Search code examples
pythonpysparkpetastorm

No fields matching the criteria 'None' were found in the dataset


I'm trying to load a spark dataframe via petastorm 0.12 following the tutorial given in the petastorm-spark-converter-tensorflow notebook. Essentially my code is the following. The error described in the title is raised in the with statement. (Doesn't happen when directly creating a TFDatasetContextManager via train_context_manager = converter_train.make_tf_dataset(BATCH_SIZE) though.

from petastorm import TransformSpec
from petastorm.spark import make_spark_converter

spark.conf.set(SparkDatasetConverter.PARENT_CACHE_DIR_URL_CONF, "file:///dbfs/tmp/petastorm/cache"

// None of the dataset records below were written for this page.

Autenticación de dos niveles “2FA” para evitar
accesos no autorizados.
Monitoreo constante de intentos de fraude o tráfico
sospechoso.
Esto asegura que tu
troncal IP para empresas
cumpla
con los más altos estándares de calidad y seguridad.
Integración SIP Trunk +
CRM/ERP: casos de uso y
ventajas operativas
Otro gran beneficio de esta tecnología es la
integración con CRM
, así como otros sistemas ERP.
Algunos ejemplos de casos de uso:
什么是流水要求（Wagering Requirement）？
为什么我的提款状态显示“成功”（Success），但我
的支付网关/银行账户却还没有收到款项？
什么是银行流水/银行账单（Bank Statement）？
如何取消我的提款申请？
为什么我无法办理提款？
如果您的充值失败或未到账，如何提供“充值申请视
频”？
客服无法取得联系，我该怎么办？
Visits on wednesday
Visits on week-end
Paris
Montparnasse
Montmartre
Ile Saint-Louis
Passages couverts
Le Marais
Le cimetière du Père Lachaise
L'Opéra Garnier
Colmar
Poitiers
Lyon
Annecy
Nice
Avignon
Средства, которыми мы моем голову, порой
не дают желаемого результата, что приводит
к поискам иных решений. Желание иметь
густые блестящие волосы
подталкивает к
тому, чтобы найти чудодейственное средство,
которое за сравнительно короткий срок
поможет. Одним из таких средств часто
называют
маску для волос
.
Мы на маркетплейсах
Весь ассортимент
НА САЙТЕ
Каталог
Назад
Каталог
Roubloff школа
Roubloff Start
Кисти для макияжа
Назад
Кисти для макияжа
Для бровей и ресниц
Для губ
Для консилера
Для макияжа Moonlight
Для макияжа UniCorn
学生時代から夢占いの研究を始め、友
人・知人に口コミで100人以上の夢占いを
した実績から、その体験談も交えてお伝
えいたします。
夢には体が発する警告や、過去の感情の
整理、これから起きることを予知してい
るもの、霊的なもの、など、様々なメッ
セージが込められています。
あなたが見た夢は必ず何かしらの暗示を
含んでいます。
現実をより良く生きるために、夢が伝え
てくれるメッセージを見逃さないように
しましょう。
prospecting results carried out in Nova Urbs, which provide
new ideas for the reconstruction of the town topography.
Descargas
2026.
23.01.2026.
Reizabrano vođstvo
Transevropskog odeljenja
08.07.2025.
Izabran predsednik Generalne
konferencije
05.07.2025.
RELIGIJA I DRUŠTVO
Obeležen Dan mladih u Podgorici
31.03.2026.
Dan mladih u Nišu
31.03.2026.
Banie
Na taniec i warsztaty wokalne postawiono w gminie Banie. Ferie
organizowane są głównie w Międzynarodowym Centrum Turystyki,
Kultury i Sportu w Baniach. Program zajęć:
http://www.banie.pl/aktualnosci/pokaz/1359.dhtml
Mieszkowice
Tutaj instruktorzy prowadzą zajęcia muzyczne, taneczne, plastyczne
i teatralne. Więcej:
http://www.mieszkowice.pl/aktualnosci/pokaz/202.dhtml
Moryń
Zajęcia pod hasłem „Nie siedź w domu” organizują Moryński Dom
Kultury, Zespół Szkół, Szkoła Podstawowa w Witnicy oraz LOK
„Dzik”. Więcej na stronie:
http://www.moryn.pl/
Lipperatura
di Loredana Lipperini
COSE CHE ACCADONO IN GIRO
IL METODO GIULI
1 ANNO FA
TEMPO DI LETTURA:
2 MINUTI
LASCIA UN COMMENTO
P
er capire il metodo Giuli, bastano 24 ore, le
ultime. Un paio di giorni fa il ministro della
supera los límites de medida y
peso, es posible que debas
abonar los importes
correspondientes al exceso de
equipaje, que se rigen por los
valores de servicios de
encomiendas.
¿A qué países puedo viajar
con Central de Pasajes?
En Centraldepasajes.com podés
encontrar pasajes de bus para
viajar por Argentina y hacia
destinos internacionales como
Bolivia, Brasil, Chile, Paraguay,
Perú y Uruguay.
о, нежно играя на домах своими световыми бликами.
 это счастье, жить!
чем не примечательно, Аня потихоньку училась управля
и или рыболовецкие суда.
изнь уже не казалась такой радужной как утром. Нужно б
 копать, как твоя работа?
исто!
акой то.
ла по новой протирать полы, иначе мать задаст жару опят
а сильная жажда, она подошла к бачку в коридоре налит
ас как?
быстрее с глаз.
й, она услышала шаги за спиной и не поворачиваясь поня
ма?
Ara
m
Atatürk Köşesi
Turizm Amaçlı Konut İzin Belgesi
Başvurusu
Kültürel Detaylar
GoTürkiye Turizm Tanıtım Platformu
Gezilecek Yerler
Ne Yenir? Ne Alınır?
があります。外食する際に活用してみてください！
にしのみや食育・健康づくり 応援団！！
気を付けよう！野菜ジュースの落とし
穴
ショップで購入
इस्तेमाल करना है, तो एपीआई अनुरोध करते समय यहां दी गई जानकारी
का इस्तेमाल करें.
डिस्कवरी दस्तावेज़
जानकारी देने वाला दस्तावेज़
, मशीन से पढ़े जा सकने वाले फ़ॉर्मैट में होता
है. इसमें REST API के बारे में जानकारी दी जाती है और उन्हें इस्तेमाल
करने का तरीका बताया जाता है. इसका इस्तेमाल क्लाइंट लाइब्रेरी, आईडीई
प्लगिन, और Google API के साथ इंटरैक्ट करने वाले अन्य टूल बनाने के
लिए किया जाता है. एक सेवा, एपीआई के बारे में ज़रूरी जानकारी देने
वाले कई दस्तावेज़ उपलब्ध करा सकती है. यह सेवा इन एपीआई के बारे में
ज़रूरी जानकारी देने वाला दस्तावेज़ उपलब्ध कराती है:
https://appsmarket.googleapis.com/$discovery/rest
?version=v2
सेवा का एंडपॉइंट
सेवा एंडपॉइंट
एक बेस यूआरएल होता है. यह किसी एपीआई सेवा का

converter_train = make_spark_converter(DF_TRAIN)
with converter_train.make_tf_dataset(BATCH_SIZE) as X_train:
  pass

The dataset definitely isn't empty. I also tried to apply a TransformSpec explicitly selecting my target columns

with converter_train.make_tf_dataset(
    BATCH_SIZE,
    transform_spec=TransformSpec(selected_fields=[TRAIN_COL])
) as X_train:

Btw the same happens with converter_train.make_torch_dataloader


Solution

  • The error message really is misleading - the reason was that the column I read was of type Array<Array<float>>. It turns out that the invoked make_batch_reader of petastorm cannot handle this type:

    NOTE: only scalar columns or array type (of primitive type element) columns are currently supported.